Ele vai me matar
No balcão da Vara Criminal de violência contra a mulher ela chegou ofegante, os olhos distantes não paravam no lugar e as palavras não traziam lógica em si.
- Ele vai me matar.
Havia uma certeza naquela afirmação quase que sobrenatural, uma certeza sem necessidade de motivos, simplesmente certeza.
Enquanto aguardava o atendimento, não pude deixar de observar que aquela bela moça com traços indígenas e uma bela face - não esperava sua vez de ser atendida, o medo, ou melhor dizendo, o terror estampado nos olhos fazia com que perdesse a capacidade de organizar os pensamentos.
Era muito bonita, pele morena, boca carnuda, corpo esquio, e dentes salientes lhe davam um ar de flor do deserto, mas o terror que lhe movia os lábios dava a sensação de que toda aquela beleza era antes de tudo um fardo, como da rosa que não criara espinhos e se tornara uma presa fácil dos parasitas.
Vendo que a moça precisava antes de tudo de um ouvido me adiantei com o captador de sons que Deus me deu, e argumentei sobre o que se passava, ela, ofegante, com os olhos que se perdiam no horizonte além de minhas costas, respondeu:
- Ele vai me matar. Vai me matar.
- Quem vai te matar. Emendei.
- Meu marido, disse ela.
- Mas por quê? . Perguntei intrigado.
- Ele está preso, preso por estupro, tráfico e Lei Maria da Penha.
- Mas só pode ser por um motivo, você não sabe qual é?
- Acho que é tráfico. Está na prisão, e vai me matar quando sair. Se eu não tirar a queixa, ele vai me matar. Quero tirar a queixa contra ele.

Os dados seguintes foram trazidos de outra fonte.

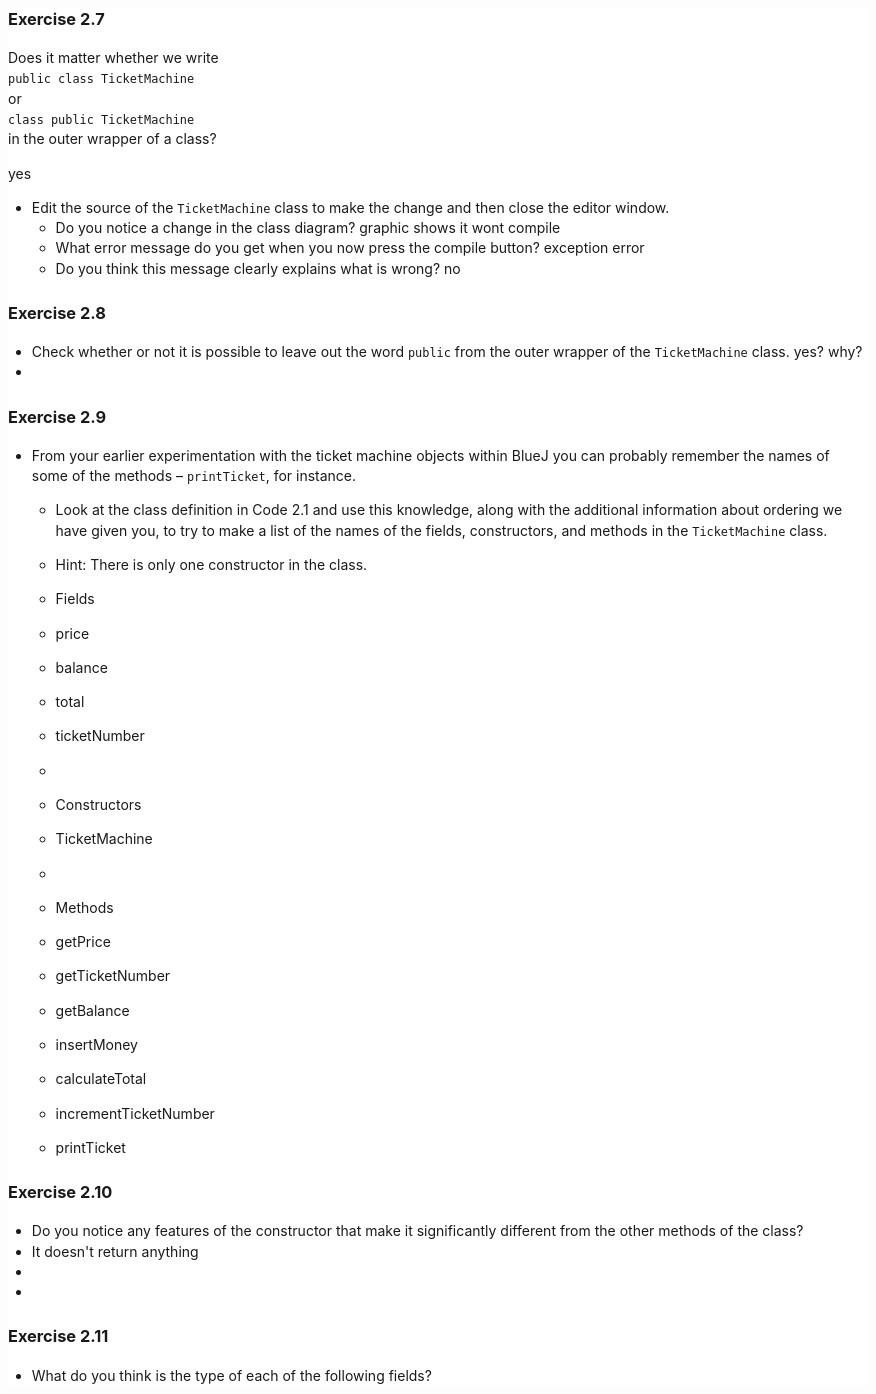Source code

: ### Exercise 2.7
Does it matter whether we write<br>
`public class TicketMachine`<br>
or<br>
`class public TicketMachine`<br>
in the outer wrapper of a class?

yes

* Edit the source of the `TicketMachine` class to make the change and then close the editor window.
    * Do you notice a change in the class diagram? graphic shows it wont compile
    * What error message do you get when you now press the compile button? exception error
    * Do you think this message clearly explains what is wrong? no

### Exercise 2.8
* Check whether or not it is possible to leave out the word `public` from the outer wrapper of the `TicketMachine` class.
 yes? why?
* 
### Exercise 2.9
* From your earlier experimentation with the ticket machine objects within BlueJ you can probably remember the names of some of the methods – `printTicket`, for instance.
    * Look at the class definition in Code 2.1 and use this knowledge, along with the additional information about ordering we have given you, to try to make a list of the names of the fields, constructors, and methods in the `TicketMachine` class.
    * Hint: There is only one constructor in the class.
    
    * Fields
    * price
    * balance
    * total
    * ticketNumber
    * 
    * Constructors
    * TicketMachine
    * 
    * Methods
    * getPrice
    * getTicketNumber
    * getBalance
    * insertMoney
    * calculateTotal
    * incrementTicketNumber
    * printTicket

### Exercise 2.10
* Do you notice any features of the constructor that make it significantly different from the other methods of the class?
* It doesn't return anything
* 
* 
### Exercise 2.11
* What do you think is the type of each of the following fields?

Tudo isto foi dito com uma voz que parecia um eco distante, sem nenhum tom, como se algum som estranho tivesse saindo de sua boca sem sua vontade. Tudo o que queria era tirar a queixa, como se isto fosse a luz no fim do túnel.
- Mas e se ele estiver preso por outro motivo? Perguntei.
- Não sei , mas não quero ter nada a ver com isto, quero tirar a queixa. Disse a moça com voz tremula, como se já estivesse cansada de querer existir de fato, e simplesmente resignada com a sua sub-existência rastejante em torno do mundo real.
Intrigado, fitei-lhe as mãos e, para minha surpresa, ambas estavam com profundas marcas de queimaduras – provavelmente um histórico das agressões sofridas.
- Quero tirar a queixa. Repetiu, por fim, a moça pela enésima vez para a indiferente funcionária do balcão que parecia aguardar a hora do almoço.
Senti um nó na garganta, uma inquietação diante daquele quadro, tanto sofrimento e tanta resignação, uma vida parcialmente vivida, e um terror latente em seu espírito.
Senti raiva da justiça, e sobretudo da nossa cultura pobre e machista, covarde e impiedosa, que já se arraigou com tamanha legitimidade, digna de nota.
Fato lamentável.
Infelizmente o melhor a fazer seria aceitar a renúncia à queixa como melhor forma de preservar a vida da moça, ou seja, que o Estado saísse de cena para minimizar os estragos que estavam para ocorrer a qualquer momento.
Após este choque me retirei, sem me despedir - uma palavra poderia ser mais um confusão naquele mente conturbada e aterrorizada cujo discernimento já se perdera em alguma curva do pretérito.
Palavras com tom de horror, marcas pelo corpo, medo nos olhos, e, a certeza que o pior poderia acontecer a qualquer momento. Uma alma atormentada.
Frases de desespero ressoavam em minha mente, como ecos noturnos vindos de um profundo vale de desolação, e que, trazidos pelo vento do desespero, sobem contornando as duras montanhas da opressão e da impiedade.
Retirei-me pensando no quanto este mundo é tacitamente cruel, e como há pessoas tão belas, que vivem uma vida tão triste, que nem sequer sabem que o são, pois não conhecem outra forma de vida. Simplesmente querem estar vivas.
Justiça só de Deus, que tudo sabe e tudo vê.